La barra completa de chicas nos juntábamos a charlar a la hora de la siesta bajo la ventana de doña Betty porque sabíamos que la vieja estaba más sorda que una tapia y podíamos hablar sin que nadie nos escuche. Y nos preguntábamos “¿por dónde le mete el coso el hombre a la mujer?” La hipótesis más aclamada era por la cola pero no estábamos seguras porque no entendíamos como llegaba el bebé al útero. “¡No! Ese agujero no llega al útero” razonábamos mientras seguíamos el dibujo con el dedo índice. Teníamos la información por separado y en ningún lado indicaba el cómo y la lógica indicaba que por la vagina no entraba. “yo me miré en el espejo y ese agujero es muy chico” confirmó Vero que era la más osada porque era un año más grande y ninguna se animaba a preguntarle a sus padre por miedo a que nos reten, sabíamos que estaba mal pensar y querer saber de esas cosas porque esas cosas no se deben saber de esas cosas no se debe hablar y menos con los varones y los libros pasaban de explicar los aparatos reproductores a la foto del bebé ya concebido y la pregunta del millón era ¿Y cómo llegó ahí? No sabía nada y menos aún que Vero estaba equivocada.

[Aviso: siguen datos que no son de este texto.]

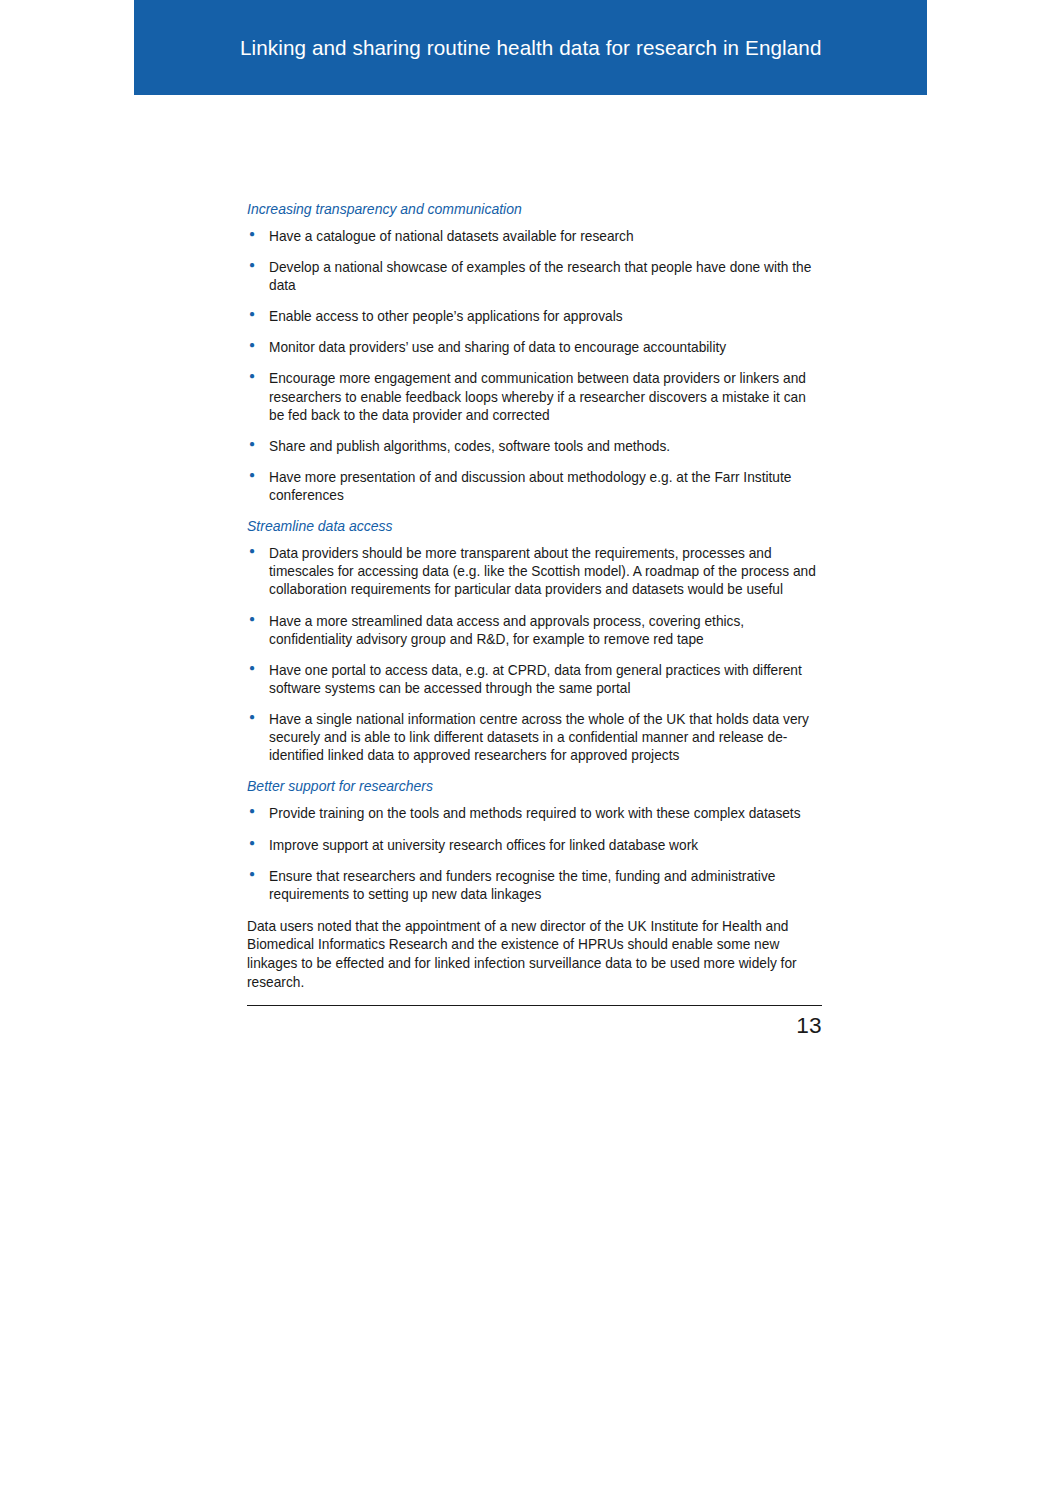Linking and sharing routine health data for research in England
Increasing transparency and communication
Have a catalogue of national datasets available for research
Develop a national showcase of examples of the research that people have done with the data
Enable access to other people’s applications for approvals
Monitor data providers’ use and sharing of data to encourage accountability
Encourage more engagement and communication between data providers or linkers and researchers to enable feedback loops whereby if a researcher discovers a mistake it can be fed back to the data provider and corrected
Share and publish algorithms, codes, software tools and methods.
Have more presentation of and discussion about methodology e.g. at the Farr Institute conferences
Streamline data access
Data providers should be more transparent about the requirements, processes and timescales for accessing data (e.g. like the Scottish model). A roadmap of the process and collaboration requirements for particular data providers and datasets would be useful
Have a more streamlined data access and approvals process, covering ethics, confidentiality advisory group and R&D, for example to remove red tape
Have one portal to access data, e.g. at CPRD, data from general practices with different software systems can be accessed through the same portal
Have a single national information centre across the whole of the UK that holds data very securely and is able to link different datasets in a confidential manner and release de-identified linked data to approved researchers for approved projects
Better support for researchers
Provide training on the tools and methods required to work with these complex datasets
Improve support at university research offices for linked database work
Ensure that researchers and funders recognise the time, funding and administrative requirements to setting up new data linkages
Data users noted that the appointment of a new director of the UK Institute for Health and Biomedical Informatics Research and the existence of HPRUs should enable some new linkages to be effected and for linked infection surveillance data to be used more widely for research.
13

No sabía cosas simples y mucho menos podía saber de política ni de derechos, eso no se enseñaba en las escuelas en esos días, a gatas nos leían el preámbulo de la constitución pero no lo explicaban, eso sí, lo debíamos saber de memoria con todas esas palabras difíciles que no entendía, como afianzar la justicia, consolidar la paz interior y varios más que parecían slogans de televisión para las elecciones, era muy complicado para mí entender que querían decir y por eso cuando escuche la simplicidad de que con la democracia se come se cura y se educa, yo quería que gane Alfonsín.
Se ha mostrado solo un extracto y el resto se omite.